The way to go about solving the issue is to provide a mechanism within
DocBook to continue producing books - as collections of topics - as well
have these individual topics available for re-use or stand-alone..

This is a very real scenario.. And has caused a lot of confusion over
whether to switch over to DITA despite having DocBook.. And I think DocBook
would be missing the point if they didn't address how to support modular
writing as well have a mechanism to assemble topics into a book (it does
that current with the DTD v/s a map in DITA)..


-----Original Message-----
From: Michael(tm) Smith [mailto:smith@sideshowbarker.net] 
Sent: Friday, October 27, 2006 6:53 AM
To: docbook@lists.oasis-open.org
Subject: Re: [docbook] Add topic element to DocBook?

Chris Chiasson <chris@chiasson.name>, 2006-10-27 00:28 -0500:

> I am afraid of this new <topic> element. However, I don't want DocBook
> to stagnate while DITA grows just because some people are afraid of
> change.

Substitute the word "wary" for "afraid". The thing about changes
is that they often have unforeseen consequences. For example, we
decided to add Task as a child of section, and a year or two
later, we've got to figure if/how to allow Task content in places
where by design it's currently not permitted.

And I don't think there's any risk of DocBook stagnating. It's
soundly designed and is meeting the needs of its target user base
quite well. It's going to remain just as useful a solution as it
always has been: A common vocabulary and processing infrastructure
(the DocBook XSL stylesheets) that even users/groups with very
limited resources can learn and use productively -- without the
need or time or money to do stuff like customizing/extending the
schema/DTD or to write their own sets of stylesheets.

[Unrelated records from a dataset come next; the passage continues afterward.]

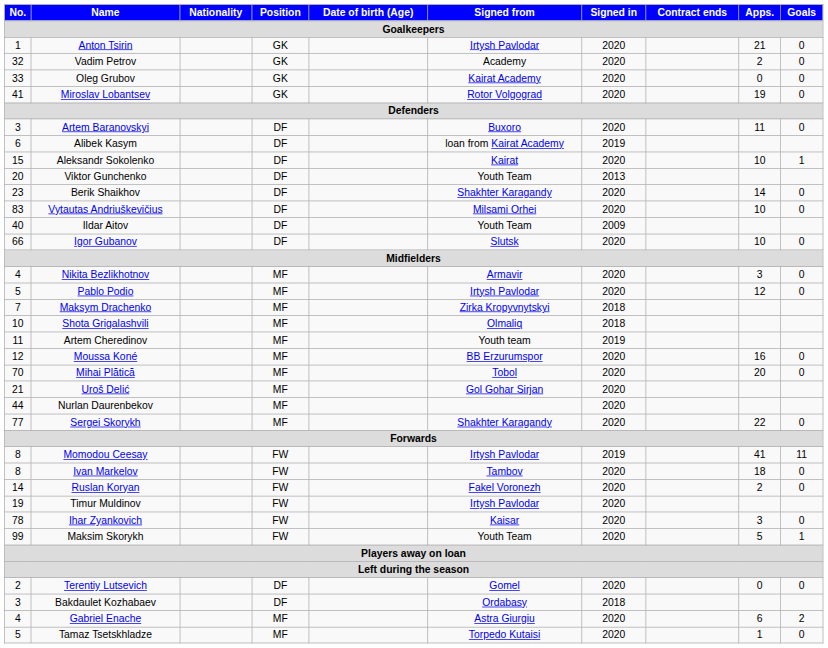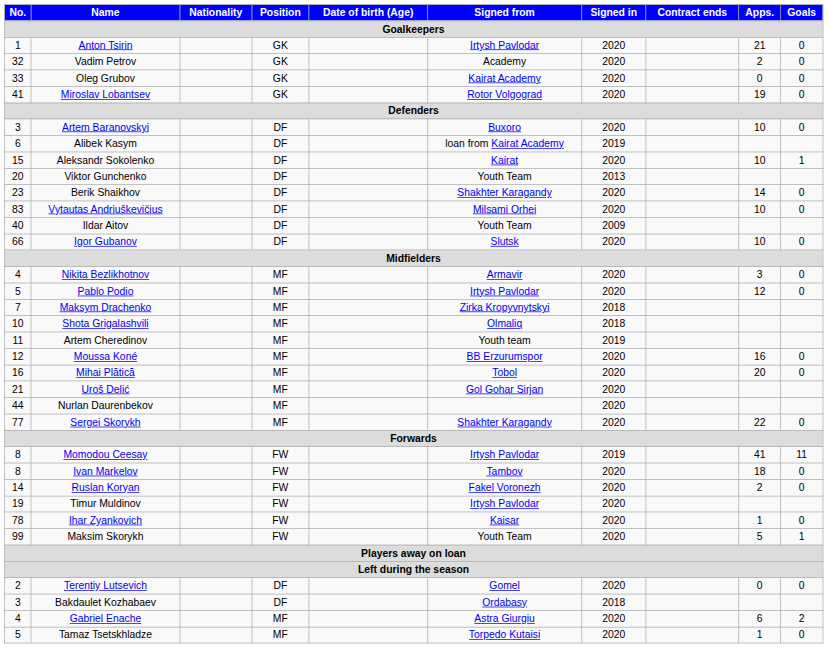Artem Baranovskyi | Apps.: 11 -> 10
Mihai Plătică | No.: 70 -> 16
Ihar Zyankovich | Apps.: 3 -> 1
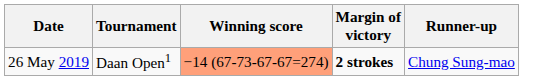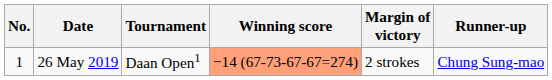+ column: No. | 1
26 May 2019 | Margin of victory: bold -> normal
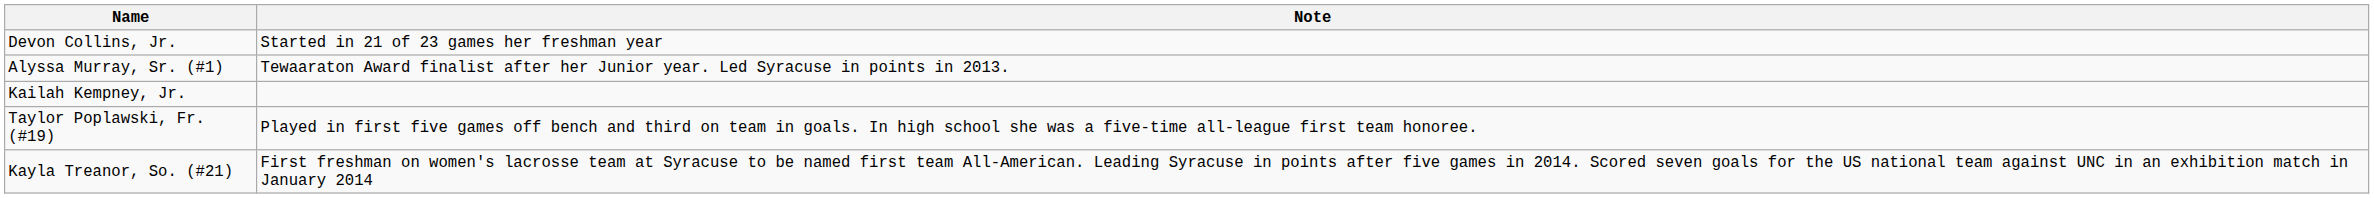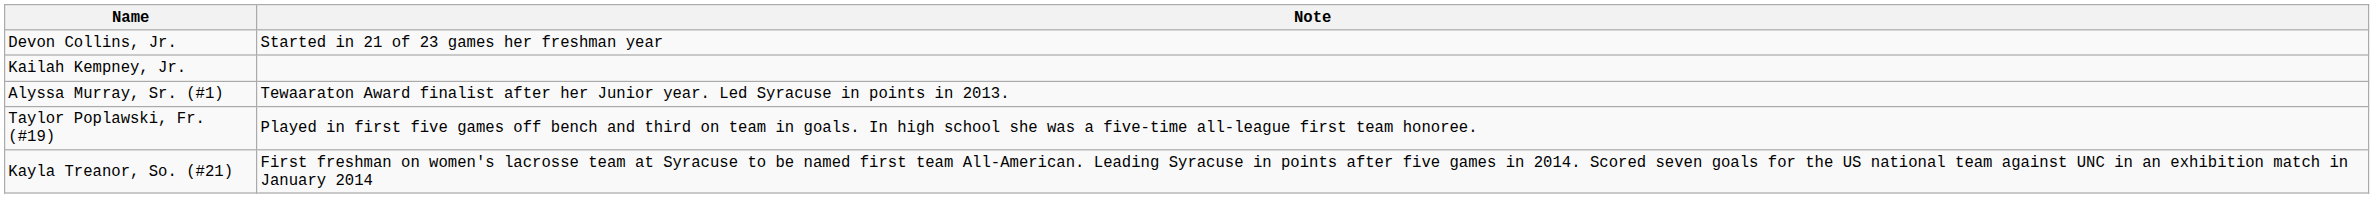rows swapped: Kailah Kempney, Jr. <-> Alyssa Murray, Sr. (#1)
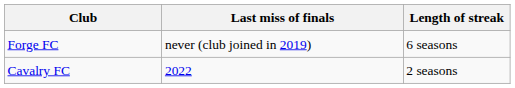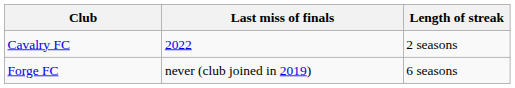rows swapped: Forge FC <-> Cavalry FC
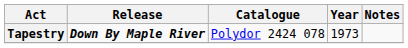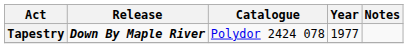Tapestry | Year: 1973 -> 1977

And as far as DITA goes, I guess some might argue that it's tuned
for a different target user base: organizations that manage large
and complex sets of content and that can save a lot of money by
using a system that's specifically built, from the ground up, to
faciliate extensive content reuse and to faciliate creation of
custom markup specialized to their particular needs.

Anyway, in spite of the possibility that the information-mapping
topic-based authoring approach may not really be the right
solution for many organizations (especially those that aren't
smart enough or careful enough about avoiding all the possible
pitfalls around it), it is what a lot of them in the corporate
tech-writing world seem to want. And I suspect that many
organizations who want that were not using or considering DocBook
to begin with; I'd guess many had some legacy system based on
authoring in, at best, Framemaker -- and at worst, MS Word or
RoboHelp or whatever. A move by anybody away from that stuff and
into any XML and XSLT-based system is a win for all of us.